Cuando era chica existía Papa Noel. Tengo fotos con el entregándome los regalos. Después, cuando supe que no vivía en el Polo Norte ni tenía enanitos fabricadores de juguetes, tampoco dejó de existir. Porque seguía existiendo la Navidad. Y a mi eso me bastaba. O debería decir, nos basataba.
Mi hermana y yo éramos fanáticas de la Navidad. Nos encantaban las casas decoradas y después de hinchar muchos años, logramos que mi madre comprara unas guirnaldas hermosas, y que cambiara el arbolito por uno mas tupido. Nos divertía que la cena se organizara en casa. Buscábamos manteles especiales para la ocasión y organizábamos cada segundo de la noche, cada plato, cada comida, cada paso a seguir.
Papá Noel ya no existía como yo lo veía cuando era una nena. Papá Noel ahora era mi hermana, y yo era el suyo. Nos comprábamos regalos sorpresas y jodíamos las semanas previas tratando de descubrir qué nos iba a regalar la otra. No importaba si el regalo fuera un ganchito para el pelo, un collar o un muñeco de peluche. Lo importante era la sorpresa.

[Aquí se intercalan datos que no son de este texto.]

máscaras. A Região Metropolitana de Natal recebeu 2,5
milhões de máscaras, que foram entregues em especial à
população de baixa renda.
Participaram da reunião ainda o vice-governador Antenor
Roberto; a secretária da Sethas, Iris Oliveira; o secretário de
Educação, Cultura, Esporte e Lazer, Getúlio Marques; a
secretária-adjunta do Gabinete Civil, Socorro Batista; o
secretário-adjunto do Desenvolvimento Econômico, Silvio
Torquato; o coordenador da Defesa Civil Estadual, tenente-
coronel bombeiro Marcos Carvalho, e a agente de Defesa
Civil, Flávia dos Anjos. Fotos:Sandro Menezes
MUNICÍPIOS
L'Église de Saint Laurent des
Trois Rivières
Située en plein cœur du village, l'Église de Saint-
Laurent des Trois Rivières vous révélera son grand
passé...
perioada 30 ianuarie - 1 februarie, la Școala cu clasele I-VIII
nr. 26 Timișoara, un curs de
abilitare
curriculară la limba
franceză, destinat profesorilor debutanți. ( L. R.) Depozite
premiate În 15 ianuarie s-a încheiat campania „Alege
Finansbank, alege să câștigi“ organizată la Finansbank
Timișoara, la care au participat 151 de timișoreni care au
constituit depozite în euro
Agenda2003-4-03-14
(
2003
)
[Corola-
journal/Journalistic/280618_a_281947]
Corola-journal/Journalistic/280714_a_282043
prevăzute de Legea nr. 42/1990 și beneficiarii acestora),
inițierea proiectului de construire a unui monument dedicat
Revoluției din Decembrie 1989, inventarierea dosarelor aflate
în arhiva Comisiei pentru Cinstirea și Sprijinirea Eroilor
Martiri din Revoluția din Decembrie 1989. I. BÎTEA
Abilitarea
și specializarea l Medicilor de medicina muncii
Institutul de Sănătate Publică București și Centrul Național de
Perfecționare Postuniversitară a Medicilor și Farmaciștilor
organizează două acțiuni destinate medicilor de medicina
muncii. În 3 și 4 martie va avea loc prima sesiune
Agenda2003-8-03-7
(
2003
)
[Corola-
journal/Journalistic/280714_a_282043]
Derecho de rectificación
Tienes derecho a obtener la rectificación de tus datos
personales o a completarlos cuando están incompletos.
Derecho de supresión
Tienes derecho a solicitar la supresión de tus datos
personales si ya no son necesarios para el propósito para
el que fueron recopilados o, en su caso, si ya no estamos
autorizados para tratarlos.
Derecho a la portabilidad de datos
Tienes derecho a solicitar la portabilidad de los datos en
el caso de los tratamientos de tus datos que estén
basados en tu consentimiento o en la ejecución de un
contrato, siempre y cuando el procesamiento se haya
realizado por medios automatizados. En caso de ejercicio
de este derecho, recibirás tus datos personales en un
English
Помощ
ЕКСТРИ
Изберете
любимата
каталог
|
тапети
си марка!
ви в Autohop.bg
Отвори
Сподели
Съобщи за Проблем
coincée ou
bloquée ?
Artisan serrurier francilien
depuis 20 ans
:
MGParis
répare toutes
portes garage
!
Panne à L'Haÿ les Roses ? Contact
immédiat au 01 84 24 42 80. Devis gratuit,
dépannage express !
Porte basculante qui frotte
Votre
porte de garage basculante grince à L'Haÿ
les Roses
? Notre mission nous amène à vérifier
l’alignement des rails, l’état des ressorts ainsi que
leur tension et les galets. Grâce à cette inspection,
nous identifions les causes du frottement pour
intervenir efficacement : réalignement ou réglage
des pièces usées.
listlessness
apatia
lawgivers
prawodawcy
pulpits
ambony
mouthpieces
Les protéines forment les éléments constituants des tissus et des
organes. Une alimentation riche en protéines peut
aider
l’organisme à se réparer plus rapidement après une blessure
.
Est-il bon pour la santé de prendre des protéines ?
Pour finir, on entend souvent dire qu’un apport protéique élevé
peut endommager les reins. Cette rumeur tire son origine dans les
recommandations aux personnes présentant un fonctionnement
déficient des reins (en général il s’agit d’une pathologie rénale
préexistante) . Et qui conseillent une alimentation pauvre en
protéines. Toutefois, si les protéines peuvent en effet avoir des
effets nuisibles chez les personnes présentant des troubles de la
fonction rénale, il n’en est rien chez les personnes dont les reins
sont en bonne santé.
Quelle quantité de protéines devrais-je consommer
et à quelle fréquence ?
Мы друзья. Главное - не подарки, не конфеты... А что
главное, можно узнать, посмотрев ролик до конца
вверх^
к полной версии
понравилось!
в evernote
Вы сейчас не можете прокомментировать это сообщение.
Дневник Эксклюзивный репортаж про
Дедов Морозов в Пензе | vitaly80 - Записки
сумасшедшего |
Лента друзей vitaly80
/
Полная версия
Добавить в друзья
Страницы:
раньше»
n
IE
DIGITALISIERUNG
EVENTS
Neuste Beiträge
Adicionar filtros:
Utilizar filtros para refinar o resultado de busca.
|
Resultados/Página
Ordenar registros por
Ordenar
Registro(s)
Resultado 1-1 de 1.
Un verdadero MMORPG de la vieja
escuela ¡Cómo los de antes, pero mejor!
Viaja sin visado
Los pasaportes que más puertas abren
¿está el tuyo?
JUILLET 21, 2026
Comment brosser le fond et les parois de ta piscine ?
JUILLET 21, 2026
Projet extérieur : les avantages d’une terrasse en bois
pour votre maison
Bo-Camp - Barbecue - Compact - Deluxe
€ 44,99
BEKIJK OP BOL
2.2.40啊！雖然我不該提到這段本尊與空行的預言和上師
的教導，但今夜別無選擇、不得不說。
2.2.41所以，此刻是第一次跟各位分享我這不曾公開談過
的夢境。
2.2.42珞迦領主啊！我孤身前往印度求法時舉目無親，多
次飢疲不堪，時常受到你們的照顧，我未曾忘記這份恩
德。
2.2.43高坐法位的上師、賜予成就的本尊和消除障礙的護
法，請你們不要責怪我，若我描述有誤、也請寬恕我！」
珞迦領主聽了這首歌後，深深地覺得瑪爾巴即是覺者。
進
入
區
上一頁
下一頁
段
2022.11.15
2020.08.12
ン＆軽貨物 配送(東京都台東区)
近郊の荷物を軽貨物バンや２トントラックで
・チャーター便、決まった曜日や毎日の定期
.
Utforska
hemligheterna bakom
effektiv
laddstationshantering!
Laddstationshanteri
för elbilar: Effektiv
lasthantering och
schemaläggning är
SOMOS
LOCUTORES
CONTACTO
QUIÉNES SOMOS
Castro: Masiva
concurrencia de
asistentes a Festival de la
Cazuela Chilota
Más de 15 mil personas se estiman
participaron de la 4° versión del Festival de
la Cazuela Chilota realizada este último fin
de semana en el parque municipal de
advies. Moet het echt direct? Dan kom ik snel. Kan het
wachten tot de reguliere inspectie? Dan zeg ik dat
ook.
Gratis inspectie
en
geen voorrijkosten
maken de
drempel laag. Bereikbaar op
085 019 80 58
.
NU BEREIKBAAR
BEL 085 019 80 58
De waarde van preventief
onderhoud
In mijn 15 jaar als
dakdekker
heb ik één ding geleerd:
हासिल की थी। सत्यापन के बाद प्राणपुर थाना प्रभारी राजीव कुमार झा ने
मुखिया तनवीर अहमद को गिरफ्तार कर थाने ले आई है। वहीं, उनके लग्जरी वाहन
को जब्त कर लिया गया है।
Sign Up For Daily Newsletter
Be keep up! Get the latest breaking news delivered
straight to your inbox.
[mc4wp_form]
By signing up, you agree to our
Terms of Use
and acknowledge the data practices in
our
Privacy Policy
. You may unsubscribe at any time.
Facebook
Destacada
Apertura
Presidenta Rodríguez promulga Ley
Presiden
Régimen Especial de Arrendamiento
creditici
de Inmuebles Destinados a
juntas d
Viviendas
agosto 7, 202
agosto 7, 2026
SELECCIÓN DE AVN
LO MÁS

Después mi hermana se murió. Y se llevó consigo mi Navidad, y la de toda mi familia. Ya no hay cenas organizadas en casa, y durante algunos años tampoco ninguno se animó a armar ese arbolito que tanta alegría nos había causado en algún momento y que ahora solo traía una melancolía enorme. Un vacío incapaz de llenarse. Tampoco hay fuegos artificiales. Eso me parte el alma. Cuando sonaban las doce, y después de esos brindis de rigor, con mi hermana salíamos al patio, o a la vereda, o al balcón o donde fuera (no importaba en lo absoluto) a ver las lluvias de colores que coloreaban ese cielo que ahora, en Navidad, siempre veo gris y aburrido.